The answer, of course, is yes. You can. And you should.

There’s no point in denying that a lot of what goes on at SummerWorks is inside baseball: artists getting together with other artists to agree that each other’s art is spectacular; artists interviewing other artists about the importance of the arts; artists presenting awards to other artists for achievements in artistry; and so on.

But when you step outside the bubble, a whole other world opens up. And it’s not the world the SUN wants you to see!

Take, for example, the young urban women of the AMY Project’s Derailed, who are about  as far away from the art establishment as you can get. This award-winning group has, with the assistance of several mentors, devised a show to tell a story which is uniquely theirs, exploring their own experiences and telling it all their own way. Identity theatre is one of the most exciting developments in modern performance, and this show is an excellent opportunity to see what it’s all about.

Or we might talk about Barrel Crank, which simply looks zany: a “vaudevillian romp” through the history of Niagara Falls and barrels, presented in a teeny tiny cabaret space. This lighthearted chunk of historical theatre might smell faintly of “fun for all ages”, but it’s also going to be a perfect antidote to some of the heavier and darker pieces on the bill–and its success so far suggests this is a prime opportunity to catch a Next Big Canadian Play while the tickets remain affordable.

My Pregnant Brother, one of the darker pieces, isn’t some pissant theatre student trying to offend her audience: it is, by most accounts, a damn good show. It’s won awards, it’s travelled all over North America, it’s been translated into other languages, and everywhere it goes, it seems to make people cry, and laugh, and think.

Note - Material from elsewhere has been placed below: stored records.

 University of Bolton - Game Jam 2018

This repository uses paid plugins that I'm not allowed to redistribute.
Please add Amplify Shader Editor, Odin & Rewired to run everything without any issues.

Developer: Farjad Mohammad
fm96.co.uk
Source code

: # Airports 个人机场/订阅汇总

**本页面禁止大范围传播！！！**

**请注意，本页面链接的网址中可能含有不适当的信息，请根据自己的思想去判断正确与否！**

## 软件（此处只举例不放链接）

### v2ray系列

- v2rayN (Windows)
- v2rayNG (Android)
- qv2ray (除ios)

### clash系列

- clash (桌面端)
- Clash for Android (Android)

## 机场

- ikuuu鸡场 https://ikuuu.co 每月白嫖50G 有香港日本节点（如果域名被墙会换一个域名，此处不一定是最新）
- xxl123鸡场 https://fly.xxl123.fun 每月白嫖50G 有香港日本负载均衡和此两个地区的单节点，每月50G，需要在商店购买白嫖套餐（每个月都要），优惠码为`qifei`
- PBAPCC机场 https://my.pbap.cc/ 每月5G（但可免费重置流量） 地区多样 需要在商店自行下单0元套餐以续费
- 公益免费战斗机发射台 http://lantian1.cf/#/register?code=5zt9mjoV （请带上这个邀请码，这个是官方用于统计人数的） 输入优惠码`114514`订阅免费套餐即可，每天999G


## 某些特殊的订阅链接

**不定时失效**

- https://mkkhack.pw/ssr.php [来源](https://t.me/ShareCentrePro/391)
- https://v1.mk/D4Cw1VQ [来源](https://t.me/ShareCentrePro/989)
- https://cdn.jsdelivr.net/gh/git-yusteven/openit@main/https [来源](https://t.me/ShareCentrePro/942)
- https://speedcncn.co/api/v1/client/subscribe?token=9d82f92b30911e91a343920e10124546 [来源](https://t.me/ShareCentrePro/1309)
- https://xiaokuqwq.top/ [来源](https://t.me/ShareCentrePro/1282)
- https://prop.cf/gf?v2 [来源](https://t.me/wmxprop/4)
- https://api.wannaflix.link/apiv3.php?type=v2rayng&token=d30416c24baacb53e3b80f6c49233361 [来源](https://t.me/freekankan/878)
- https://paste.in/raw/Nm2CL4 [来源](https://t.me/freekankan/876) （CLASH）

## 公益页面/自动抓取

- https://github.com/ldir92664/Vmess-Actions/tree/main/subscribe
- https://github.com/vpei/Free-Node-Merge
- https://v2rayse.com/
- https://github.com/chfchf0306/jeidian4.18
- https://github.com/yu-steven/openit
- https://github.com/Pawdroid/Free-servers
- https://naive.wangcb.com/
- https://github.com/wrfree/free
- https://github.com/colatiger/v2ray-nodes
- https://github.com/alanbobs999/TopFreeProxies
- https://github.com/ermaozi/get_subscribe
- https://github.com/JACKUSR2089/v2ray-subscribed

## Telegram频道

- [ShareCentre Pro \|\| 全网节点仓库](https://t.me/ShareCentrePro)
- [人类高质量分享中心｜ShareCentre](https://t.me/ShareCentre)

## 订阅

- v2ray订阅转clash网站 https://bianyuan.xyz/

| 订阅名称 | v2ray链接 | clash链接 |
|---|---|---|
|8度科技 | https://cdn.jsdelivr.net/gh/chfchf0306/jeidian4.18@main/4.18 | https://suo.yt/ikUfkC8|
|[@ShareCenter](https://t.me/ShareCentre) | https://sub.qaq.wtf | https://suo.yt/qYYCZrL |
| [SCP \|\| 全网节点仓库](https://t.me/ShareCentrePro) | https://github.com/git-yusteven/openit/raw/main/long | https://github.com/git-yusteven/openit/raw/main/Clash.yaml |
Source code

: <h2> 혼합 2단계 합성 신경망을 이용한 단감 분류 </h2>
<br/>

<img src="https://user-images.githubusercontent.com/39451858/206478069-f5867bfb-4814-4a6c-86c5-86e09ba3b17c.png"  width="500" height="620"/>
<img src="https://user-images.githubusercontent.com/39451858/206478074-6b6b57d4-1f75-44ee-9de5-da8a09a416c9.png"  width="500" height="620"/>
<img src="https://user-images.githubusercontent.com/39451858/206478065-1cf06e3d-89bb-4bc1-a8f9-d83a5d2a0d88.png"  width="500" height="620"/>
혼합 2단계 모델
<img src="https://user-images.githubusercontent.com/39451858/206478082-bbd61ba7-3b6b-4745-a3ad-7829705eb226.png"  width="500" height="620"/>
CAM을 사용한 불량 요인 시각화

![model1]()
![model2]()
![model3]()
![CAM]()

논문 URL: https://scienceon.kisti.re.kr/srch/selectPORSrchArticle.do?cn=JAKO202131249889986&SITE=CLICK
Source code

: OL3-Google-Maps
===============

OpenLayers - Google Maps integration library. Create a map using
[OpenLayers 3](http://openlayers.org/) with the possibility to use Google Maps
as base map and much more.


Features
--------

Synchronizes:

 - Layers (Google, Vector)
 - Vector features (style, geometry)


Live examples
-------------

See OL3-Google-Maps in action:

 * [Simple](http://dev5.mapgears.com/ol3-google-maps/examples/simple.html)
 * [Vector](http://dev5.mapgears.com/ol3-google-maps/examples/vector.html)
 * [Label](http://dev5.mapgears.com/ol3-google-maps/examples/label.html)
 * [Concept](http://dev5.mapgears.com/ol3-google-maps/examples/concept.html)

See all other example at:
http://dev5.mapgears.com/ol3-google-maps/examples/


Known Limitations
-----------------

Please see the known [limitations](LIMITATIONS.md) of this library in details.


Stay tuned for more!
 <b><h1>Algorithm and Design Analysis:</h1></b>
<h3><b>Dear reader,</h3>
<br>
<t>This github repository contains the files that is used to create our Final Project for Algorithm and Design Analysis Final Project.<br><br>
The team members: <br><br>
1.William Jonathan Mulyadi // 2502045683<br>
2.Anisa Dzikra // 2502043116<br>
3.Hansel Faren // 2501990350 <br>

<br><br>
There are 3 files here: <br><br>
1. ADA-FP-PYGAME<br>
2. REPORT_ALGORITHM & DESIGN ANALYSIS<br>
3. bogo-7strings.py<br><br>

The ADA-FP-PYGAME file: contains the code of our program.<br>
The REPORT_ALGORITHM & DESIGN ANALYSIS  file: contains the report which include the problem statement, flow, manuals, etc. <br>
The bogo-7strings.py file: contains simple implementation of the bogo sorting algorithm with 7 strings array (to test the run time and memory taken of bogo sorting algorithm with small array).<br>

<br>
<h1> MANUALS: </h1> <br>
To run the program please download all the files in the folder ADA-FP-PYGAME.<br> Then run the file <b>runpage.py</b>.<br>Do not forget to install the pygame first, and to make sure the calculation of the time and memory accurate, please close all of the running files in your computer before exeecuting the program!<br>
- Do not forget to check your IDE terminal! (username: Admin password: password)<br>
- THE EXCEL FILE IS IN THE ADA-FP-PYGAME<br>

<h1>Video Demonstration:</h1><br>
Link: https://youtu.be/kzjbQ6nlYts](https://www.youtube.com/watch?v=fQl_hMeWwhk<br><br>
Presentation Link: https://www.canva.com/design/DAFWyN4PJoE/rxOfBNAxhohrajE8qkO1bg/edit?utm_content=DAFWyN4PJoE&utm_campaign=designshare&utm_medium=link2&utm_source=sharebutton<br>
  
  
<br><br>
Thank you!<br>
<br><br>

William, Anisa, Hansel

If you want to be challenged, SummerWorks can certainly do that: this year’s programme includes plays about cannibalism, murder, rape, honour killing and suicide. But there’s so much more here than calculated controversy. SummerWorks is undeniably aggressive, but it is also touching; it is sometimes pretentious, but often authentic; it can be dark, but just as often it is promising.

And perhaps above all else, SummerWorks is necessary. This isn’t just a theatre festival: it is a proving ground. This is where the promising young playwrights workshop their pieces before they make it big. This is where emerging performers and actors build their chops. This is where anyone with a good idea and some talent can attract an audience and have a conversation with them. This is as close to grassroots theatre as most of us ever get in Toronto, and this process of development and career-building is something we should all be supporting.

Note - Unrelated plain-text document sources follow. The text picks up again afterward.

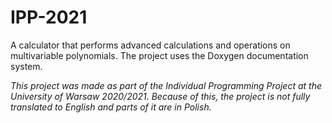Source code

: # IPP-2021

A calculator that performs advanced calculations and operations on multivariable polynomials. The project uses the Doxygen documentation system.

_This project was made as part of the Individual Programming Project at the University of Warsaw 2020/2021. Because of this, the project is not fully translated to English and parts of it are in Polish._
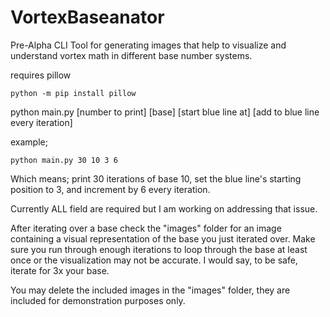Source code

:# VortexBaseanator
Pre-Alpha CLI Tool for generating images that help to visualize and understand vortex math in different base number systems.

requires pillow

	python -m pip install pillow

python main.py [number to print] [base] [start blue line at] [add to blue line every iteration]


example;
	
	python main.py 30 10 3 6
	
Which means; print 30 iterations of base 10, set the blue line's starting position to 3, and increment by 6 every iteration.
	
Currently ALL field are required but I am working on addressing that issue.
	
After iterating over a base check the "images" folder for an image containing a visual representation of the base you just iterated over. 
Make sure you run through enough iterations to loop through the base at least once or the visualization may not be accurate. I would say, to be safe, iterate for 3x your base.

You may delete the included images in the "images" folder, they are included for demonstration purposes only.
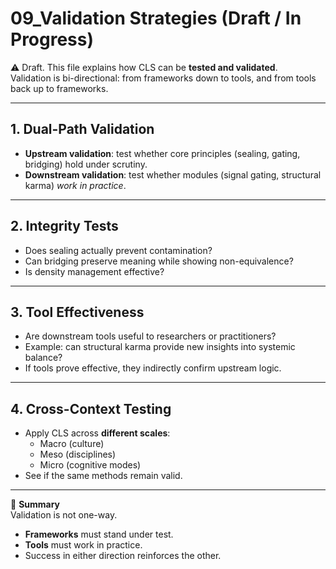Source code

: # 09_Validation Strategies (Draft / In Progress)

⚠️ Draft. This file explains how CLS can be **tested and validated**.  
Validation is bi-directional: from frameworks down to tools, and from tools back up to frameworks.

---

## 1. Dual-Path Validation
- **Upstream validation**: test whether core principles (sealing, gating, bridging) hold under scrutiny.  
- **Downstream validation**: test whether modules (signal gating, structural karma) *work in practice*.  

---

## 2. Integrity Tests
- Does sealing actually prevent contamination?  
- Can bridging preserve meaning while showing non-equivalence?  
- Is density management effective?

---

## 3. Tool Effectiveness
- Are downstream tools useful to researchers or practitioners?  
- Example: can structural karma provide new insights into systemic balance?  
- If tools prove effective, they indirectly confirm upstream logic.

---

## 4. Cross-Context Testing
- Apply CLS across **different scales**:  
  - Macro (culture)  
  - Meso (disciplines)  
  - Micro (cognitive modes)  
- See if the same methods remain valid.

---

📌 **Summary**  
Validation is not one-way.  
- **Frameworks** must stand under test.  
- **Tools** must work in practice.  
- Success in either direction reinforces the other.
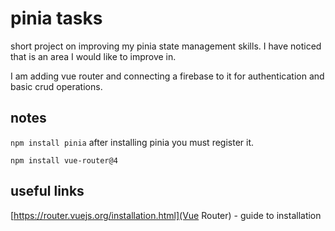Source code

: # pinia tasks

short project on improving my pinia state management skills. I have noticed that is an area I would like to improve in.

I am adding vue router and connecting a firebase to it for authentication and basic crud operations.

## notes

`npm install pinia`
after installing pinia you must register it.

`npm install vue-router@4`

## useful links

[https://router.vuejs.org/installation.html](Vue Router) - guide to installation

Don’t let the controversy scare you off. Take grandma. Take your parents. Take your children. Take your Great Aunt Marge who unexpectedly dropped into town from Fergus. It may not be the safest ticket in the city, but it’s usually one of the best.

It may make it sound like a used car lot, but SummerWorks really does have something for everyone. You just have to discover it, and that’s something SummerWorks has always done extremely well.

The 2012 SummerWorks Performance Festival runs August 9- 19.

 

*We do realize that the Factory Theatre boycott was not intended by its organizers to include the SummerWorks festival, but it does appear that at least a small number of people will be avoiding all shows at the Factory, including rentals and festivals, until the matter is resolved to their satisfaction. (Besides: as we all know, controversy is just as likely to attract an audience as frighten it off! Nobody knows what effect this will have until the box office numbers come in.)

Photograph of “Terminus” provided by the SummerWorks festival.